O halde, işlediği kötü, çirkin fiillerin cazibesine kapılıp (sonunda) onları güzel gören biri (Şeytan'ın adamlarından başkası) olur mu? Kuşkusuz Allah, (doğru yoldan sapmak) isteyenin sapmasına izin verir, (aydınlığa ulaşmak) isteyeni de aydınlığa ulaştırır. O halde (ey müminler,) onlara üzülerek kendinizi perişan etmeyin! Allah, onların yaptıklarını çok iyi bilir.
وَاللَّهُ الَّذِي أَرْسَلَ الرِّيَاحَ فَتُثِيرُ سَحَابًا فَسُقْنَاهُ إِلَى بَلَدٍ مَّيِّتٍ فَأَحْيَيْنَا بِهِ الْأَرْضَ بَعْدَ مَوْتِهَا كَذَلِكَ النُّشُورُ ﴿٩﴾
35/FÂTIR SURESİ-9. AYET (Meâlleri Kıyasla): Vallâhullezî, erseler rîyâha fe tusîru sehâben fe suknâhu ilâ beledin meyyitin fe ahyeynâ bihil arda ba’de mevtihâ, kezâliken nuşûr(nuşûru).
Ve (hatırlayın) bulutları yükseltmek için rüzgarları gönderen Allah'tır; sonra Biz onları çorak beldelere sürükler ve cansız toprağa hayat veririz. Yeniden dirilme de işte böyle olacaktır.
مَن كَانَ يُرِيدُ الْعِزَّةَ فَلِلَّهِ الْعِزَّةُ جَمِيعًا إِلَيْهِ يَصْعَدُ الْكَلِمُ الطَّيِّبُ وَالْعَمَلُ الصَّالِحُ يَرْفَعُهُ وَالَّذِينَ يَمْكُرُونَ السَّيِّئَاتِ لَهُمْ عَذَابٌ شَدِيدٌ وَمَكْرُ أُوْلَئِكَ هُوَ يَبُورُ ﴿١٠﴾
35/FÂTIR SURESİ-10. AYET (Meâlleri Kıyasla): Men kâne yurîdul izzete fe lillâhil izzetu cemîâ(cemîan), ileyhi yes’adul kelimut tayyibu vel amelus sâlihu yerfeuhu, vellezîne yemkurûnes seyyiâti lehum azâbun şedîdun, ve mekru ulâike huve yebûr(yebûru).

### Mevcut Veriler:
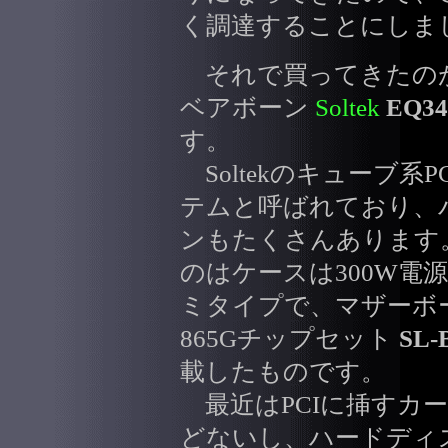
く調達することにしま
それで買ってきたの
ベアボーン
Soltek
EQ34
す。
Soltekのキューブ系PC
テムと呼ばれており、
ンもたくさんあります
のはケースは300W電
ミタイプで、マザーボード
865Gチップセット
SL-
載したものです。
最近はPCIに挿すカ
どないし、ハードディ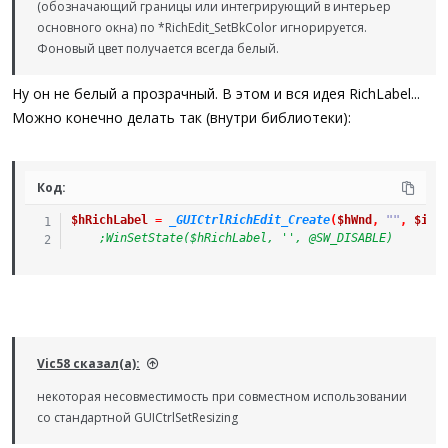
(обозначающий границы или интегрирующий в интерьер
основного окна) по *RichEdit_SetBkColor игнорируется.
Фоновый цвет получается всегда белый.
Ну он не белый а прозрачный. В этом и вся идея RichLabel...
Можно конечно делать так (внутри библиотеки):
Код:
$hRichLabel
=
_GUICtrlRichEdit_Create
(
$hWnd
,
""
,
$iLe
;WinSetState($hRichLabel, '', @SW_DISABLE)
Vic58 сказал(а):
некоторая несовместимость при совместном использовании
со стандартной GUICtrlSetResizing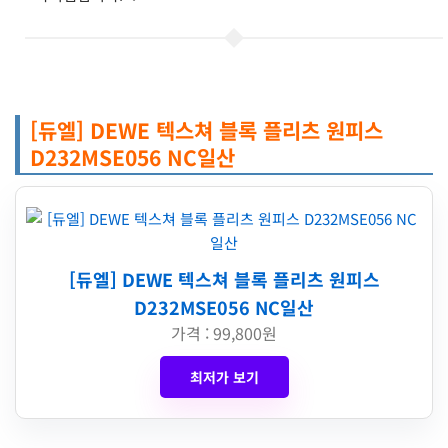
[듀엘] DEWE 텍스쳐 블록 플리츠 원피스
D232MSE056 NC일산
[듀엘] DEWE 텍스쳐 블록 플리츠 원피스
D232MSE056 NC일산
가격 : 99,800원
최저가 보기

### Anlama Kontrolü:
(a) Fâtır suresi alıntısında "وَاللَّهُ الَّذِي أَرْسَلَ" ifadesinden "mevtihâ, kezâliken nuşûr(nuşûru)." ifadesine kadar uzanan bölümü olduğu gibi yazın.
(b) Fâtır suresi alıntısında "O halde, işlediği kötü" ve "Ve (hatırlayın) bulutları" diye başlayan iki Türkçe paragrafta parantez içine alınmış ifadelerin hepsini sıralayın.

### Görev Cevapları:
(a)
وَاللَّهُ الَّذِي أَرْسَلَ الرِّيَاحَ فَتُثِيرُ سَحَابًا فَسُقْنَاهُ إِلَى بَلَدٍ مَّيِّتٍ فَأَحْيَيْنَا بِهِ الْأَرْضَ بَعْدَ مَوْتِهَا كَذَلِكَ النُّشُورُ ﴿٩﴾
35/FÂTIR SURESİ-9. AYET (Meâlleri Kıyasla): Vallâhullezî, erseler rîyâha fe tusîru sehâben fe suknâhu ilâ beledin meyyitin fe ahyeynâ bihil arda ba’de mevtihâ, kezâliken nuşûr(nuşûru).

(b)
sonunda
Şeytan'ın adamlarından başkası
doğru yoldan sapmak
aydınlığa ulaşmak
ey müminler
hatırlayın